*Instructions for the task*.
Extract, without any change, the lines of the records below that begin with the line containing "See the attached" and run through the final line of the records.

(Collected data)
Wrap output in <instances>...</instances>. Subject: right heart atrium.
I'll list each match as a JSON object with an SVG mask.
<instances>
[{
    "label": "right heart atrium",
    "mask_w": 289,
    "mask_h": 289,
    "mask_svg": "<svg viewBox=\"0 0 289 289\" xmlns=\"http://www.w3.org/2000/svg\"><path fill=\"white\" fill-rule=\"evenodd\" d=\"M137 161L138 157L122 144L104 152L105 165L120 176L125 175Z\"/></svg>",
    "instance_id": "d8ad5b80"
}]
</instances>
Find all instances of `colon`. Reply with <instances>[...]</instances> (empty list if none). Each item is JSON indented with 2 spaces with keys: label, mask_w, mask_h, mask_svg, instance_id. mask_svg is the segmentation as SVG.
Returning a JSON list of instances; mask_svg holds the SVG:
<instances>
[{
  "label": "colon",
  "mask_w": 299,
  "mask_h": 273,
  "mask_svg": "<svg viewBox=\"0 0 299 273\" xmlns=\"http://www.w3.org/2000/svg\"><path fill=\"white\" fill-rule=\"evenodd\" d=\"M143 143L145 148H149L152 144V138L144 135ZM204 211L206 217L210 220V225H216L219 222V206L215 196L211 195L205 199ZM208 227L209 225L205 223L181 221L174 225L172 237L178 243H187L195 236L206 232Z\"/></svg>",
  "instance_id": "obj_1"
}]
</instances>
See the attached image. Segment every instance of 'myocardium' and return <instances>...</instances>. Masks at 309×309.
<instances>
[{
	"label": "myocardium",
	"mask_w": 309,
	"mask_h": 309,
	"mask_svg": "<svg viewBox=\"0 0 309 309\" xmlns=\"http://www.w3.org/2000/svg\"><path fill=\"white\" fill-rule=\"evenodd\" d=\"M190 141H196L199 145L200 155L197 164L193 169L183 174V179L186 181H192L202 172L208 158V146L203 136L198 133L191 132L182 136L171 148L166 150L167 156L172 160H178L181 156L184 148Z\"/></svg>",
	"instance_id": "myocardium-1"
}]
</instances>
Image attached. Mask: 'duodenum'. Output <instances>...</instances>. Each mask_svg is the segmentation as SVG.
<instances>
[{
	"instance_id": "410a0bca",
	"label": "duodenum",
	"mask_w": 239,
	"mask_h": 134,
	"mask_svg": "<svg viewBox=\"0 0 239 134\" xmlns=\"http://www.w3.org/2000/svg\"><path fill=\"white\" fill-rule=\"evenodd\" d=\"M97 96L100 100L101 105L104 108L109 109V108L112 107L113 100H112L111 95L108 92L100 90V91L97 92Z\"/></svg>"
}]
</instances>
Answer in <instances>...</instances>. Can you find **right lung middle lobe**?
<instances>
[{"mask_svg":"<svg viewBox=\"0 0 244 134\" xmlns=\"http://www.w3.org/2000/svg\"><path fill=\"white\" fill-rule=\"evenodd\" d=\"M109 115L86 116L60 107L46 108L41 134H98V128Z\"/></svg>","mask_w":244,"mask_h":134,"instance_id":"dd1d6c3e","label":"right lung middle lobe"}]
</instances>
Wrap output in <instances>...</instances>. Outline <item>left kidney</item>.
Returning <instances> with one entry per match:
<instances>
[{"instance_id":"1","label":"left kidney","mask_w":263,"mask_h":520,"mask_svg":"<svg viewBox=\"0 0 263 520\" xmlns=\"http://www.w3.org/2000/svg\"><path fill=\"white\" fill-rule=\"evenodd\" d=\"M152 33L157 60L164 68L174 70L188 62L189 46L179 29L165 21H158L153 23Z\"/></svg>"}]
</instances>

*Written answer*.
See the attached image. Segment every instance of 'myocardium' and return <instances>...</instances>. Masks at 309×309.
<instances>
[{
	"label": "myocardium",
	"mask_w": 309,
	"mask_h": 309,
	"mask_svg": "<svg viewBox=\"0 0 309 309\" xmlns=\"http://www.w3.org/2000/svg\"><path fill=\"white\" fill-rule=\"evenodd\" d=\"M190 141H196L199 145L200 155L197 164L193 169L183 174V179L186 181H192L202 172L208 158V146L203 136L198 133L191 132L182 136L171 148L166 150L167 156L172 160H178L181 156L184 148Z\"/></svg>",
	"instance_id": "myocardium-1"
}]
</instances>
Image attached. Mask: 'duodenum'. Output <instances>...</instances>. Each mask_svg is the segmentation as SVG.
<instances>
[{
	"instance_id": "410a0bca",
	"label": "duodenum",
	"mask_w": 239,
	"mask_h": 134,
	"mask_svg": "<svg viewBox=\"0 0 239 134\" xmlns=\"http://www.w3.org/2000/svg\"><path fill=\"white\" fill-rule=\"evenodd\" d=\"M97 96L100 100L101 105L104 108L109 109V108L112 107L113 100H112L111 95L108 92L100 90V91L97 92Z\"/></svg>"
}]
</instances>
Answer in <instances>...</instances>. Can you find **right lung middle lobe**?
<instances>
[{"mask_svg":"<svg viewBox=\"0 0 244 134\" xmlns=\"http://www.w3.org/2000/svg\"><path fill=\"white\" fill-rule=\"evenodd\" d=\"M109 115L86 116L60 107L46 108L41 134H98V128Z\"/></svg>","mask_w":244,"mask_h":134,"instance_id":"dd1d6c3e","label":"right lung middle lobe"}]
</instances>
Wrap output in <instances>...</instances>. Outline <item>left kidney</item>.
Returning <instances> with one entry per match:
<instances>
[{"instance_id":"1","label":"left kidney","mask_w":263,"mask_h":520,"mask_svg":"<svg viewBox=\"0 0 263 520\" xmlns=\"http://www.w3.org/2000/svg\"><path fill=\"white\" fill-rule=\"evenodd\" d=\"M152 33L157 60L164 68L174 70L188 62L189 46L179 29L165 21H158L153 23Z\"/></svg>"}]
</instances>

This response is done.